The article N#167701
cites in Comments the work Erik van Loon, Stuivers 1943 nader toegelicht, De Beeldenaar, (38), 2014, 6 pp. 268-270.
Unfortunately the article is far from be scientific and can not be used.
1. There are statements without references to souses of information. For example, “Alle vierkante stuivers met het jaartal 1943 (8.595.000 exemplaren in totaal) zijn geslagen in Philadelphia.” does not give any reason for the number of coins. References to mint records may help. It is very essential, for we have to divide the whole mintage (is 8.595.000 the whole by the way? it is not written at the moment) between 2 countries. This lack of recourses makes that the statement about the sharing of the two types of alloys between countries can not be taken in to account at all! Thus the main point of the Comments is vanished!
2. There are methodological gaps. For example, “De Nederlandse stuivers hebben een legering van 75% Cu en 25% Ni, daaruit volgt dat ze een soortelijke massa hebben van 8,875 g/cm3. Het gewicht van de stuiver is 4,50 gram, zodat de inhoud van de stuiver 0,507 cm3 bedraagt.” assumes that the volume of an alloy is the sum of volumes. The reality is far from this assumption. It is correct for the mass, but wrong for volume. The schoolchildren learn that 100 ml of water and 100 ml of acid mixed together give less than 200 ml of solution. Among the prepositions to distinguish between alloys the author avoids to mention standard approach on densities. He did not even explain, why he does not want to consider it at all! He operates with densities and avoid to measure them.
The correct approach is to present direct measurements of volume and mass of sample coins, work out the density ρ and use the results. They are the simplest and can be done with sufficient accuracy by a schoolchild.
3. It is not clear how the author dared to give conclusion about origin using 2 copies of arbitrary coins just taken from a coin market (there is no information that the first coin was obtained when the author visited Curacao in 19xx, and the second arrived in change from Suriname in 194x. or anything similar).

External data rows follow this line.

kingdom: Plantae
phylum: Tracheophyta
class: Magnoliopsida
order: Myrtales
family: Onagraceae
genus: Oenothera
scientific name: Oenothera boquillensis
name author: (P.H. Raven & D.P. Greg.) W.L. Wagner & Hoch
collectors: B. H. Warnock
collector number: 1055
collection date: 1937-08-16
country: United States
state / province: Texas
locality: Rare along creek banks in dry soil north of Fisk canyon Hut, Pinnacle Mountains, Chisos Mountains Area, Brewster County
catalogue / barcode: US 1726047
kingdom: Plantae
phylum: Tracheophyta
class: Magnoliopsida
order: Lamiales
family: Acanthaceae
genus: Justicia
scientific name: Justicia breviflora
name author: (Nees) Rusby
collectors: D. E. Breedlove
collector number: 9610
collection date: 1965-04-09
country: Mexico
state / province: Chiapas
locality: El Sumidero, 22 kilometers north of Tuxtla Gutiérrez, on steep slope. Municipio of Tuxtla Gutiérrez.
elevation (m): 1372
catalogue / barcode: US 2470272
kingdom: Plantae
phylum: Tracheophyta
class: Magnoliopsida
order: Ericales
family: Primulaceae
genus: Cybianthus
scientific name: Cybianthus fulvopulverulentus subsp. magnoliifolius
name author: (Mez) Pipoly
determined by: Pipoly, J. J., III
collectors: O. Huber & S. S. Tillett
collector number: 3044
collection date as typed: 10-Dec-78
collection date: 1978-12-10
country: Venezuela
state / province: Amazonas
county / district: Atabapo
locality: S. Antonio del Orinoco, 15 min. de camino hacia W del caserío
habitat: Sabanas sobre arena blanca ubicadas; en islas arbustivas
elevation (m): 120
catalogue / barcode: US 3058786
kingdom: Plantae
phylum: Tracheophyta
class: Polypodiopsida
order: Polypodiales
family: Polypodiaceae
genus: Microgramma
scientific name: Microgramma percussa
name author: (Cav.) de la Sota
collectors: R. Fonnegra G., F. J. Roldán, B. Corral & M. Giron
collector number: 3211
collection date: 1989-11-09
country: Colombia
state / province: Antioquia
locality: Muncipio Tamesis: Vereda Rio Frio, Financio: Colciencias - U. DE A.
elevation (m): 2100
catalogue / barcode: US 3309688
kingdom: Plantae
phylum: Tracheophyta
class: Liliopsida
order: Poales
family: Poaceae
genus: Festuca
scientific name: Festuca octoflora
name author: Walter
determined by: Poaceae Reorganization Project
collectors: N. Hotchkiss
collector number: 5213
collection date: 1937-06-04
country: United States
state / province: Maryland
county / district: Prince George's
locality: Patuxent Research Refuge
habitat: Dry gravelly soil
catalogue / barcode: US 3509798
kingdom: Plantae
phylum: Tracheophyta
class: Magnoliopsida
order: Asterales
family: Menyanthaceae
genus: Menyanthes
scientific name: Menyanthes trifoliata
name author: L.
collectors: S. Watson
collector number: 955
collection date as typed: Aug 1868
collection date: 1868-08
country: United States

Mijn licht afgesleten exemplaren uit 1943 hebben de volgende maten en gewichten:
kwaliteit formaat in mm Massa in g Bestemming
ZF 17,95 x 17,92 4,18 Curaçao ?
F 18,05 x 18,03 4,27 Suriname ?
Even next 12 coins does not help: there is table but there is no simple analysis: the coins numbers ... are from Curacao, and other coins - from Suriname. The table was not researched for the type of alloy (by color or by density or by direct chemical research, the rest of article is many words of apologies, why this was not done), and the table is in methodological contradiction with the previous table where the country of origin is written.
The correct approach is to visit Curacao and Suriname and measure coins from hoards (usually local museums can be of help). Check difference in masses, densities, alloys, or what ever the researcher wishes then proceed: that yes, such procedure will help a collector to distinguish between this and that.
To summarize, lack of resources, methodological gaps in research and in presenting the collected data do not allowed to consider this article as source for Comments of Numista. We should not care about standards of De Beeldenaar, they may publish whatever they wish of any quality, but the article does not help to make such the statements in Numista.
It is recommended to rewrite the Comment using the verifiable data, most probably form standard sources, thus the reference to the article should be removed.